Obviously, owning your property via a mortgage is vastly preferable to renting. However, there is a certain school of thought that suggests that debt – all debt – is less than ideal. While a good debt like a mortgage is far preferable to bad debt, it’s still a debt, and if you want to truly protect your finances for the future, then eradicating all debt is a sensible choice.
This school of thought has given rise to an increasingly-popular idea: achieving mortgage-free status.
What is mortgage-free status?
If someone is mortgage-free, they own their home outright. In most cases, this means that they had a mortgage, but they have paid it off.
What are the benefits of being mortgage-free?
- You truly own your property. Most people consider themselves “homeowners” when they have a mortgage, but this isn’t technically the case – the lender owns the property. If a person defaults on their mortgage, the lender can take the property back.
- You reduce your monthly outgoings, as you no longer need to pay your mortgage or rent.
- You have an asset that you can sell in future if required. Many people, for example, strive for mortgage-free status in anticipation of selling their home to cover care costs in later life.
- Your children can inherit your home without having to deal with the bureaucracy of transferring the mortgage or covering payments in future.
Due to the above, it’s fair to say that achieving mortgage-free status is hugely advantageous for both your current and future financial management.

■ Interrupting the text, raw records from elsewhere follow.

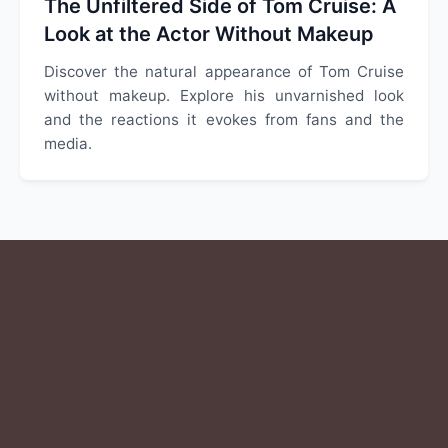
The Unfiltered Side of Tom Cruise: A
Look at the Actor Without Makeup
Discover the natural appearance of Tom Cruise
without makeup. Explore his unvarnished look
and the reactions it evokes from fans and the
media.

How do people become mortgage-free?
There are a number of different routes people can utilize when seeking to achieve mortgage freedom.
- The most obvious is to overpay your mortgage, treating it as you would a “bad debt” – dedicating all surplus funds in your budget to reducing the overall amount owed.
- Alternatively – though sometimes additionally – people select a shorter-term mortgage. Shorter-life mortgages, such as those that run for 15 rather than the more standard 30 years, mean that the mortgage is paid off in a far shorter timeframe.
Are there any disadvantages to being mortgage-free?
There are no disadvantages to mortgage freedom directly, but there can be issues related to how mortgage freedom is achieved.
For example, to become mortgage-free as quickly as possible, it seems sensible to select a 15-year mortgage. However, these mortgages tend to require far higher monthly payments, which can place real stress on your outgoings. As a result, your monthly budget is a critical factor when considering whether to opt for a 15 or 30 year mortgage product.
Furthermore, if you intend to make occasional payments to your mortgage in order to reduce the overall amount owed, you may find that fees are applied to your account as a result. Most people find these fees manageable. In fact, some mortgage products don’t allow you to make early repayments at all, so you may need to switch products in order to become mortgage-free.
What should you do if you want to become mortgage-free?
- Settle your “bad debts” first. Credit card debts, loans, and store cards are a more pressing financial concern than your mortgage, so prioritize these before exploring the possibility of becoming mortgage free.
- Consider your existing budget carefully. If you can afford higher monthly repayments, you can consider switching to, or opting for, a 15-year mortgage in order to clear the balance as quickly as possible.
- Check the terms and conditions of your existing mortgage, or any mortgage you are considering applying for in future, to see if there are any fees for early repayments.
- If you have a mortgage product that allows you to make ad-hoc payments, cut costs wherever possible and use all surplus monies to overpay your mortgage.
In conclusion
Obtaining mortgage-free status has a huge number of benefits, though it’s important to ensure you have a suitable mortgage product before making an attempt. However, with a good broker, the right product, a reasonable monthly budget, and a sense of determination, you too can achieve mortgage-free status far sooner than you may have ever expected.